It shows how the world has changed that the most powerful literary celebrity in the room – the one most intimately connected with the perils and pleasures of a global society – could slip into the back row and watch undetected. His name was Salman Rushdie.

It has been several years since the 57-year-old novelist lived under the fatwa put upon him by Iranian leader Ayatollah Khomeini. In 1989, Rushdie was condemned to death by Khomeini, then the head of Iran’s fundamentalist Islamic Republic. Khomeini accused Rushdie of committing blasphemy against Islam in his novel “The Satanic Verses.” “The Satanic Verses” can almost define itself as a novel again, though, rather than being referred to as that novel. And Rushdie can enter and leave restaurants through front doors again.

Still, Rushdie is a powerful draw – a kind of enduring symbol of freedom – a form of capital he drew upon as president of the literary organization PEN (Poets, Playwrights, Essayists and Novelists) American Center to corral hundreds of writers and critics from around the world to the New York Festival of International Literature, a weeklong series of readings and discussions showcasing literature and ideas from around the globe.

This year’s festival brought writers from all parts of the globe, even when some of their work had yet to be translated. The event was a huge hit, playing host to sell-out crowds, even when the authors were as obscure as German writer Patrick Roth, whose work is not available in the U.S., even though he lives in Los Angeles.

In Rushdie’s mind, the success of this reception shows how eager Americans are to read outside their backyard, something from which he takes great comfort.

“The lack of translation means Americans don’t have an opportunity to find out about the best stuff, but when you do bring it to them they are very, very receptive,” the Bombay-born author says.

As the PEN festival also revealed, now that Rushdie has his freedom, he is gingerly stepping out again, not least with the help of his fourth wife, Padma Lakshmi, a model and United Nations women’s ambassador. The couple married last year and have quickly become a fixture on New York’s social scene.

Rushdie has lived part time in New York for more than five years and he is not about to stop. He can attend baseball games now, if he likes, but it is no longer news. Were it not for the occasional journals published by his wife, which refer to him as S and describe movie dates with Lou Reed, his whereabouts might be entirely unknown.

If indeed Rushdie is suddenly more visible, it has not reduced the wattage of his celebrity. So resilient is its penumbra, in fact, that talking to him can be an almost surreal experience. The man speaks easily, does not mind being interrupted, and only occasionally sidles into a ribald aside.

About his own celebrity, he says: “The only thing it’s good for now is getting tables in restaurants.”

There is a friendliness and humor, and an intimacy to his manner. It takes a while before you twig to the fact that you have heard this before, only

in his novels.
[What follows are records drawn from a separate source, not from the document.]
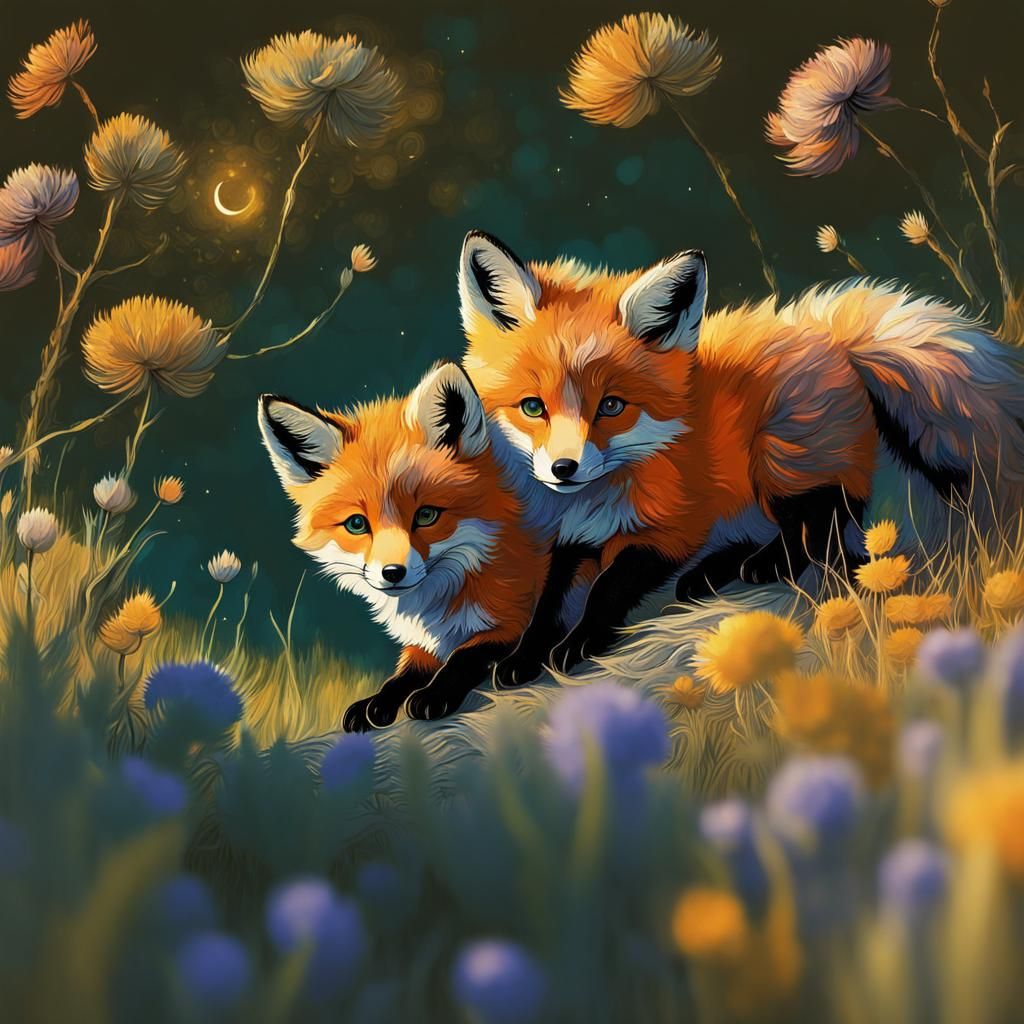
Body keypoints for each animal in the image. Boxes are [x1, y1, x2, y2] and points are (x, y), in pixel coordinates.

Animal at [257, 361, 548, 730]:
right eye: (356, 524)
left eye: (426, 515)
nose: (392, 573)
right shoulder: (421, 645)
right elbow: (400, 677)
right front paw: (376, 703)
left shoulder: (513, 615)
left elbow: (464, 655)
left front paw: (434, 694)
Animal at [458, 230, 1024, 683]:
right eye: (533, 406)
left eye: (612, 406)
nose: (563, 469)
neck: (589, 501)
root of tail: (826, 334)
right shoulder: (567, 541)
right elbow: (548, 605)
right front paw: (524, 657)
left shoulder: (671, 526)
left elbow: (608, 589)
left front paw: (578, 644)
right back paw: (715, 571)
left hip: (780, 460)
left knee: (822, 527)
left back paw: (763, 565)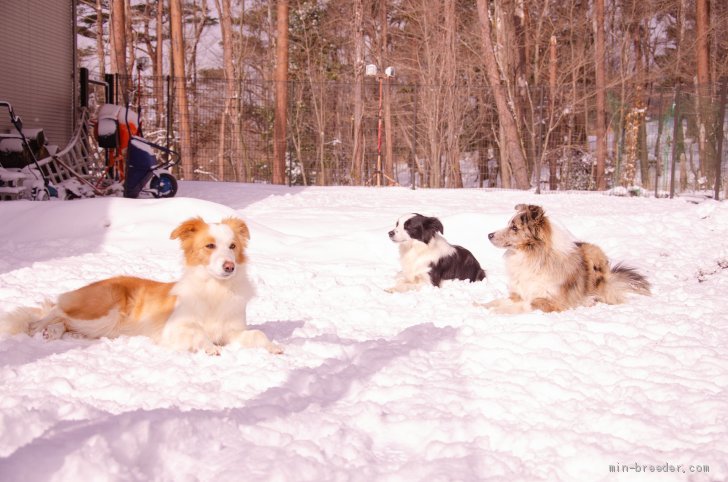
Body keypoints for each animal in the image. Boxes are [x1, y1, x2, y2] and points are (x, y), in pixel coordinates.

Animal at [0, 217, 282, 354]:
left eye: (232, 246)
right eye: (210, 245)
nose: (229, 267)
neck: (214, 289)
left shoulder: (233, 331)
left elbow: (257, 334)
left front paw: (273, 346)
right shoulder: (172, 330)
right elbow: (199, 334)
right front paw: (209, 348)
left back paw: (58, 333)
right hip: (103, 308)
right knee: (51, 312)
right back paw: (43, 327)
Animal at [484, 204, 648, 314]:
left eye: (514, 228)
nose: (489, 235)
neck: (533, 256)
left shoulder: (553, 301)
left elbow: (528, 304)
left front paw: (502, 310)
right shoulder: (518, 293)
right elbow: (498, 300)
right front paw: (482, 306)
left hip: (593, 253)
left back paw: (589, 299)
In them, as he does in person, Rushdie speaks enthrallingly easily.

With his hectic schedule of social appearances, it’s hard to imagine Rushdie sitting still at his desk long enough to produce new work. But the past five years, Rushdie has published a novel, “Fury”; a collection of essays; “Step Across This Line”; a theatrical adaptation of his Booker Prize-winning novel, “Midnight’s Children”; and dozens of articles, mainly for the New York press.
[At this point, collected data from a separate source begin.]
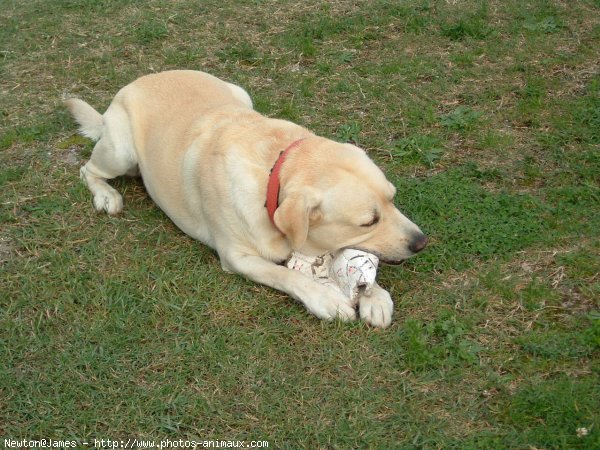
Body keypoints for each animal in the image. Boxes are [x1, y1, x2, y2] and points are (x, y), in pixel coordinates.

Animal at [67, 71, 426, 330]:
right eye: (369, 221)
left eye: (393, 199)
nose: (421, 242)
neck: (273, 172)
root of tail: (140, 80)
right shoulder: (237, 257)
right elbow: (286, 275)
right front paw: (326, 298)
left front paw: (374, 296)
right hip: (120, 152)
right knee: (87, 170)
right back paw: (107, 195)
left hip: (240, 93)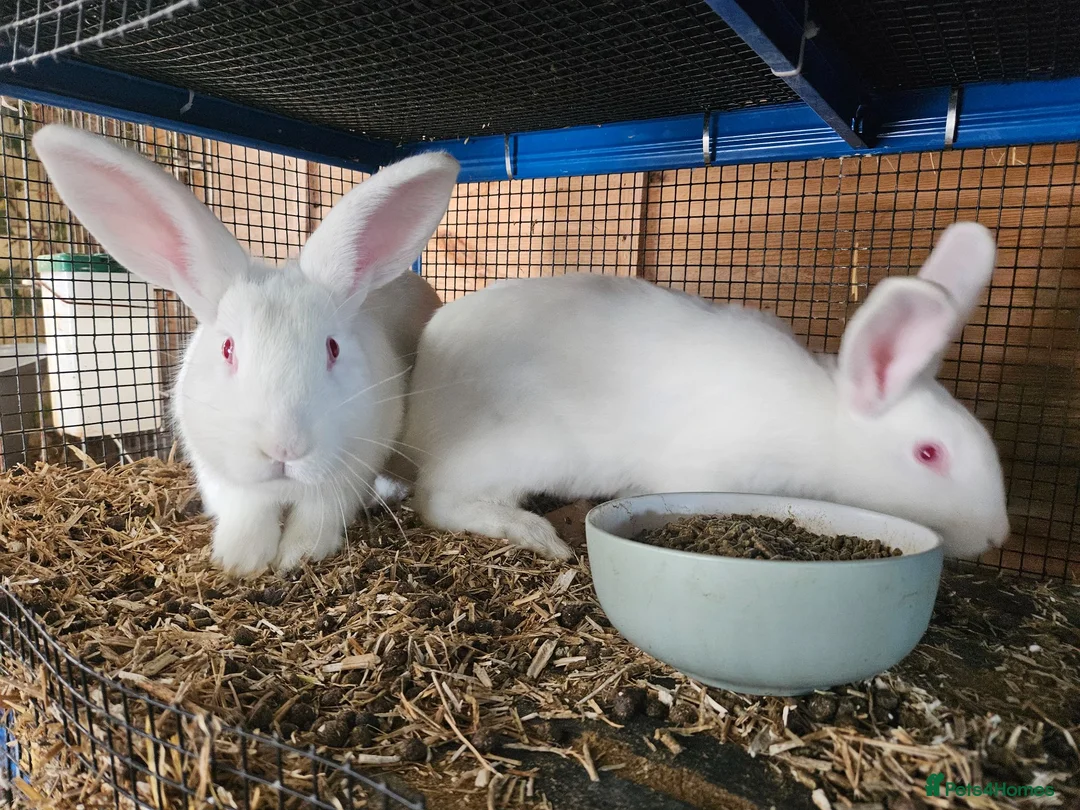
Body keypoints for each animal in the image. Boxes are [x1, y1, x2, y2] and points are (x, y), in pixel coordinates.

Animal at [33, 125, 458, 577]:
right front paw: (240, 561)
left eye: (333, 347)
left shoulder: (348, 470)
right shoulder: (222, 476)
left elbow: (317, 514)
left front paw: (299, 557)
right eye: (227, 348)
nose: (284, 449)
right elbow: (247, 515)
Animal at [399, 221, 1010, 561]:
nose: (997, 538)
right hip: (516, 451)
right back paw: (535, 533)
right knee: (440, 501)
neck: (822, 425)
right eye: (928, 454)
His desk has not become his mistress. “No, no, not a mistress at all,” Rushdie says giggling, “but a wife. And a shrewdish one at that.”

In fact, he was spending quite a lot of time there until the PEN event, which will be apparent when his new novel, “Shalimar the Clown,” is published in September. Strutting in at 400 pages, it arrives with a whiff of triumphant return. Word on the street is that it is his strongest work yet, and a cursory read reveals the hype to be justified. Indeed, Rushdie is back.
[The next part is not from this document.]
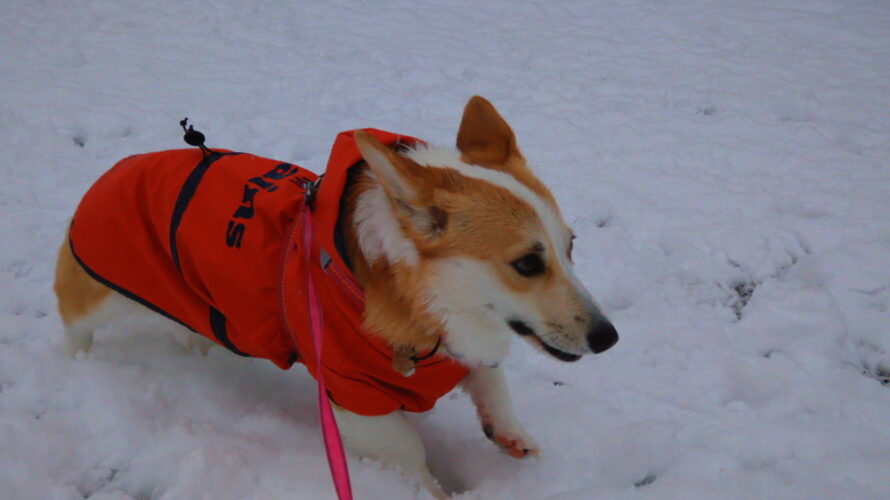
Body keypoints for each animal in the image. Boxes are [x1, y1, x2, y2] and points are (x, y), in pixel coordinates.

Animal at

Beginning in Los Angeles in 1991, the book opens with the fatal stabbing of a former ambassador to India by his Kashmiri chauffeur. As it turns out, the man, who calls himself Shalimar the Clown, is not a meek and silent servant but a former war hero, who has plotted this event with chilling patience. As we go deeper into his history, we discover that the slaying is not just political but deeply personal.

Like “The Satanic Verses” and “Midnight’s Children” before it, “Shalimar the Clown” evolves into a huge rollicking narrative that tells not just the stories of its four principal characters, but also a tale of the age in which they live. An age of hyperbole and bloodshed, assassination and fundamentalism. And Rushdie draws on Indian mythology, Los Angeles fakery, Hindu culture and the limits of the English language to capture it all.

Rushdie never has felt trapped or hemmed in – in part because his frame of reference as a novelist is so broad. “One of my good fortunes as a writer is to have access to a lot of traditions – and not just inside western culture, high culture or low culture. Remember, I am a child of the ’60s generation: I was 21 in 1968, I am also somebody who is passionately in love with the language of cinema, so all this stuff, music, movies, it’s just readily available – not something I have to bone up on.”

Rushdie is just beginning the research for a new novel and he’s beginning to feel that tidal tug toward deeper waters. “I am trying to develop an idea for a novel which I’ve had for quite some time,” he said in a burst of candor. “It would be a historical novel in which I imagine a connection between the millennial empire of India and Rome. I’d be creating an imaginary ambassador who would bring India and Machiavellian Florence into collision with each other.”

It’s a fanciful connection, a perfect skeleton on which to hang the arabesques of plot and intrigue Rushdie loves to play with, even though he remains a “literary” novelist. “One of the things that happened in the wake of modernism is that you wound up with popular fiction which told great page-turning stories, but had no other qualities,” he says. “And you had the so-called literary novel, which had all those other virtues, but didn’t tell a story.”

Ultimately, the “story” has always been the author’s driving passion in life, whether in his magical literary tales, or when speaking out in defense of himself and others; his chief concern has always been to create voices and make them heard.

Even with his new sense of freedom, Rushdie has lost none of his fight.